One of the most impactful pranks of late in this vein came when a Twitter user impersonated the pharmaceutical company Eli Lilly. On their fake account, they announced that insulin—a life-saving medication for people with diabetes—was now free. Just months after the stunt, and after three decades of raising list prices on its most widely used insulin product, Eli Lilly was seemingly shamed into announcing that it would cap out-of-pocket insulin costs at $35 per month.
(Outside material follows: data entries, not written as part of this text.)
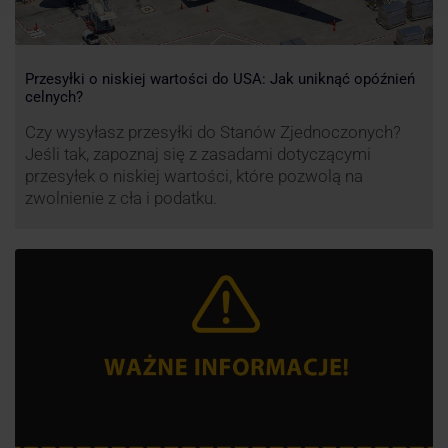
Przesyłki o niskiej wartości do USA: Jak uniknąć opóźnień
celnych?
Czy wysyłasz przesyłki do Stanów Zjednoczonych?
Jeśli tak, zapoznaj się z zasadami dotyczącymi
przesyłek o niskiej wartości, które pozwolą na
zwolnienie z cła i podatku.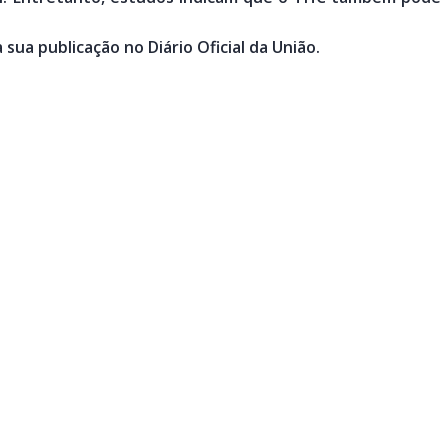
 sua publicação no Diário Oficial da União.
All of these pranks exist together in a larger environment with “trickery for good and trickery for more self-serving reasons,” McLeod said of how prank trends evolve. “The socially conscious pranksters and the hucksters and P.T. Barnums of today have continued to operate essentially in parallel with each other.”
But McLeod has observed one recent change in the prank world: the danger that pranksters take on for the sake of the prank.
Having once dressed up as a robot to confront Bill Clinton, McLeod no stranger to the risks inherent in his craft. But he’s noticed that there’s been a heightened danger of physical violence around pulling political pranks in the past decade.
“It’s just this much more charged political environment,” he said, which leads to more altercations, making it “much more dangerous to engage in these sorts of disruptive pranks that are intended to be social commentary.”
Such a volatile political atmosphere, of course, also makes causing some good mischief all the more vital.
Should you want to try your hand at something a little more complex than a whoopee cushion this April 1, McLeod has some advice: to pull off a good prank, he said, all it takes is “a little bit of planning, a little bit of bravery, and some imagination.”